Swarm's core idea: Emergence—complex global behavior arises from simple local rules, without any central controller.

flowchart TD
    subgraph Orch["Orchestrator (Centralized)"]
        O[Orchestrator] --> W1[Worker 1]
        O --> W2[Worker 2]
        O --> W3[Worker 3]
        W1 --> O
        W2 --> O
        W3 --> O
    end
    
    subgraph Swarm["Swarm (Decentralized)"]
        S1[Agent 1] <--> S2[Agent 2]
        S2 <--> S3[Agent 3]
        S3 <--> S1
        S1 <--> SharedState[(Shared State)]
        S2 <--> SharedState
        S3 <--> SharedState
    end

Four Core Swarm Principles

Local Perception: Each Agent sees only local information; no global view needed
Simple Rules: Each Agent's behavior is simple, but collective complexity emerges
Message Passing: Agents coordinate via messages; no shared memory needed
Self-Organization: Task assignment is self-determined, not centrally mandated

55.2 Agent Message Passing Protocol

# swarm_messaging.py
import asyncio
import json
import time
import uuid
from dataclasses import dataclass, field
from typing import Optional, Any
from enum import Enum


class MessageType(Enum):
    BROADCAST = "broadcast"
    DIRECT = "direct"
    TASK_CLAIM = "task_claim"
    TASK_RESULT = "task_result"
    HEARTBEAT = "heartbeat"
    REQUEST_HELP = "request_help"


@dataclass
class SwarmMessage:
    msg_id: str = field(default_factory=lambda: uuid.uuid4().hex[:8])
    sender_id: str = ""
    receiver_id: Optional[str] = None
    msg_type: MessageType = MessageType.BROADCAST
    content: Any = None
    timestamp: float = field(default_factory=time.time)
    priority: int = 0


class MessageBus:
    """Swarm message bus implementing publish/subscribe routing."""
    
    def __init__(self):
        self._queues: dict[str, asyncio.Queue] = {}
        self._history: list[SwarmMessage] = []
    
    def register_agent(self, agent_id: str) -> asyncio.Queue:
        queue = asyncio.Queue(maxsize=100)
        self._queues[agent_id] = queue
        return queue
    
    async def publish(self, message: SwarmMessage) -> int:
        self._history.append(message)
        if len(self._history) > 1000:
            self._history.pop(0)
        
        delivered = 0
        if message.receiver_id is None:
            # Broadcast
            for agent_id, queue in self._queues.items():
                if agent_id != message.sender_id:
                    try:
                        queue.put_nowait(message)
                        delivered += 1
                    except asyncio.QueueFull:
                        pass
        elif message.receiver_id in self._queues:
            # Point-to-point
            try:
                self._queues[message.receiver_id].put_nowait(message)
                delivered = 1
            except asyncio.QueueFull:
                pass
        
        return delivered
    
    @property
    def active_agents(self) -> list:
        return list(self._queues.keys())

55.3 Shared State Management

# swarm_state.py
import asyncio
import time
from typing import Any, Optional
from dataclasses import dataclass, field


@dataclass
class TaskItem:
    task_id: str
    description: str
    required_capability: str
    priority: int = 0
    status: str = "available"
    claimed_by: Optional[str] = None
    result: Optional[str] = None
    created_at: float = field(default_factory=time.time)
    claimed_at: Optional[float] = None


class SharedSwarmState:
    """Thread-safe shared state using asyncio.Lock for concurrent access."""
    
    def __init__(self):
        self._lock = asyncio.Lock()
        self._tasks: dict[str, TaskItem] = {}
        self._agent_status: dict[str, dict] = {}
        self._global_context: dict[str, Any] = {}
    
    async def add_task(self, task: TaskItem) -> None:
        async with self._lock:
            self._tasks[task.task_id] = task
    
    async def claim_task(self, task_id: str, agent_id: str) -> bool:
        """Atomically claim a task.
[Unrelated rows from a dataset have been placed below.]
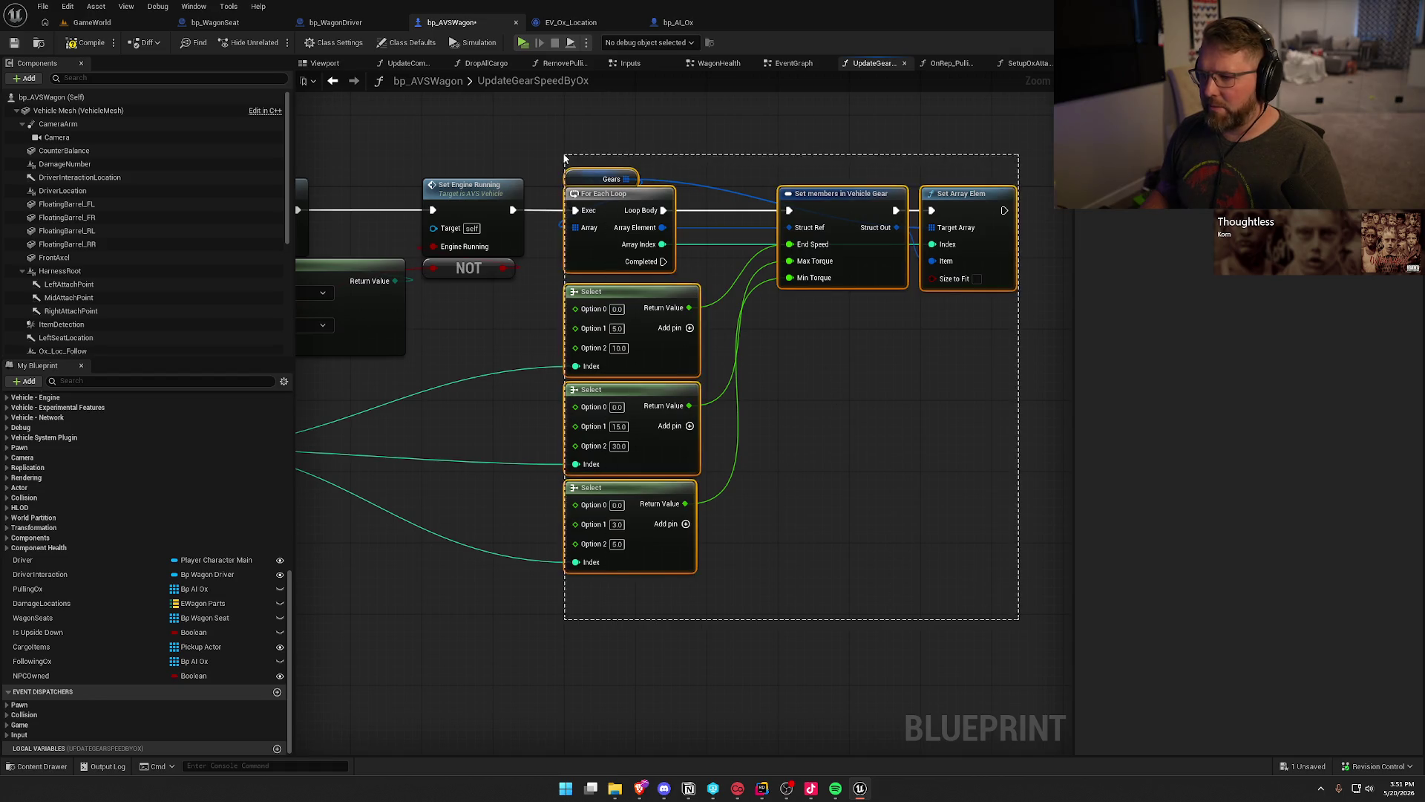
pyautogui.moveTo(428, 463)
pyautogui.mouseDown()
pyautogui.moveTo(477, 426)
pyautogui.moveTo(484, 439)
pyautogui.moveTo(635, 422)
pyautogui.mouseUp()
pyautogui.click(475, 424)
pyautogui.moveTo(473, 544); pyautogui.dragTo(413, 466)
pyautogui.rightClick(555, 342)
pyautogui.click(492, 475)
# Add a Print String after the entry showing the Pulling Ox length, then compile and save.
pyautogui.moveTo(441, 198)
pyautogui.mouseDown()
pyautogui.moveTo(524, 568)
pyautogui.moveTo(522, 530)
pyautogui.mouseUp()
pyautogui.write('print')
pyautogui.press('Return')
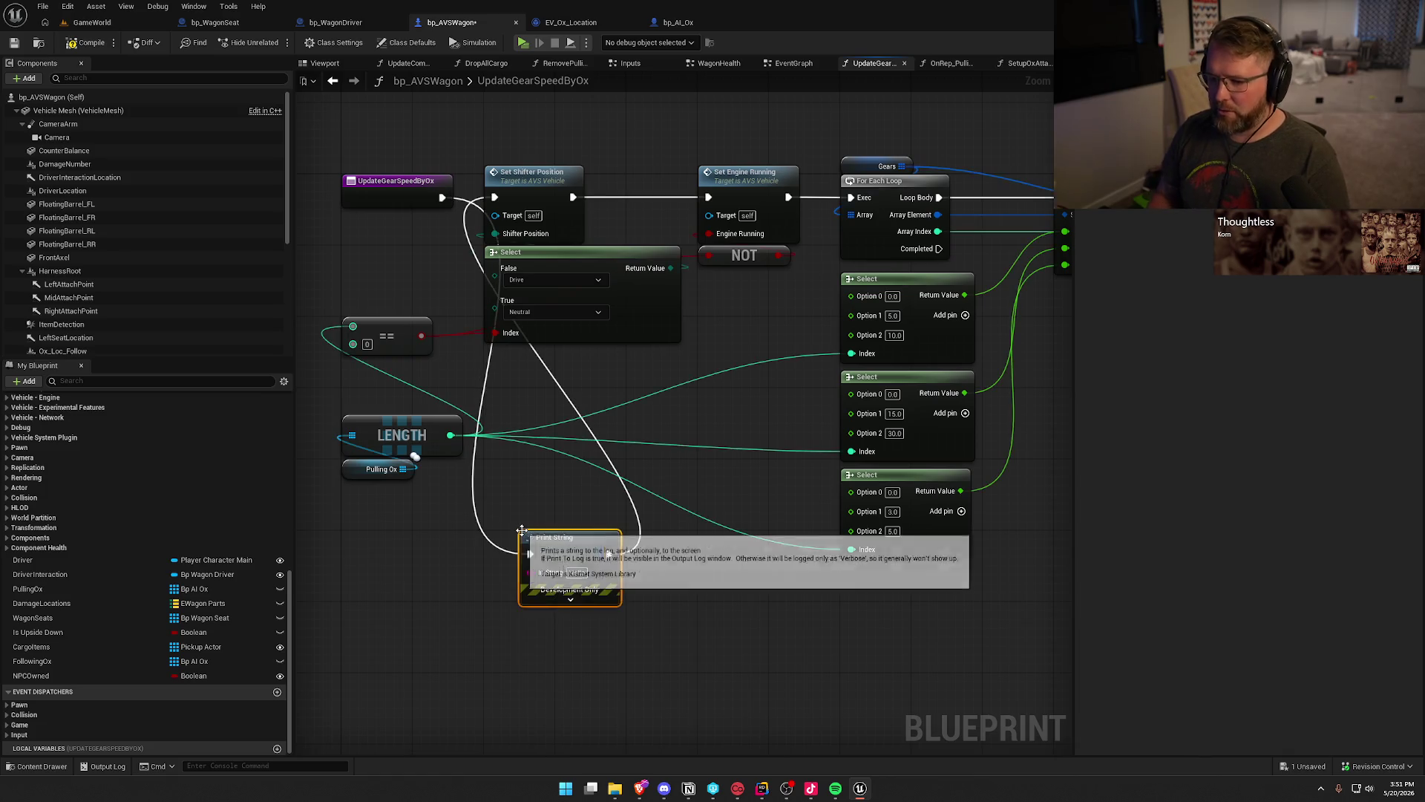
pyautogui.moveTo(451, 434); pyautogui.dragTo(531, 572)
Returns True on success."""
        async with self._lock:
            task = self._tasks.get(task_id)
            if task is None or task.status != "available":
                return False
            task.status = "claimed"
            task.claimed_by = agent_id
            task.claimed_at = time.time()
            return True
    
    async def complete_task(self, task_id: str, agent_id: str, result: str) -> bool:
        async with self._lock:
            task = self._tasks.get(task_id)
            if task is None or task.claimed_by != agent_id:
                return False
            task.status = "completed"
            task.result = result
            return True
    
    async def fail_task(self, task_id: str, agent_id: str, error: str) -> None:
        async with self._lock:
            task = self._tasks.get(task_id)
            if task and task.claimed_by == agent_id:
                task.status = "failed"
                task.result = f"Error: {error}"
    
    async def get_available_tasks(self, capability: Optional[str] = None) -> list:
        async with self._lock:
            tasks = [t for t in self._tasks.values() if t.status == "available"]
            if capability:
                tasks = [t for t in tasks if t.required_capability == capability]
            return sorted(tasks, key=lambda t: (-t.priority, t.created_at))
    
    async def get_task_results(self) -> dict:
        async with self._lock:
            return {tid: t.result for tid, t in self._tasks.items()
                    if t.status == "completed" and t.result}
    
    async def register_agent(self, agent_id: str, capability: str) -> None:
        async with self._lock:
            self._agent_status[agent_id] = {
                "capability": capability, "last_seen": time.time(), "workload": 0
            }
    
    async def update_heartbeat(self, agent_id: str, workload: int = 0) -> None:
        async with self._lock:
            if agent_id in self._agent_status:
                self._agent_status[agent_id].update({"last_seen": time.time(), "workload": workload})
    
    async def set_context(self, key: str, value: Any) -> None:
        async with self._lock:
            self._global_context[key] = value
    
    async def get_context(self, key: str, default: Any = None) -> Any:
        async with self._lock:
            return self._global_context.get(key, default)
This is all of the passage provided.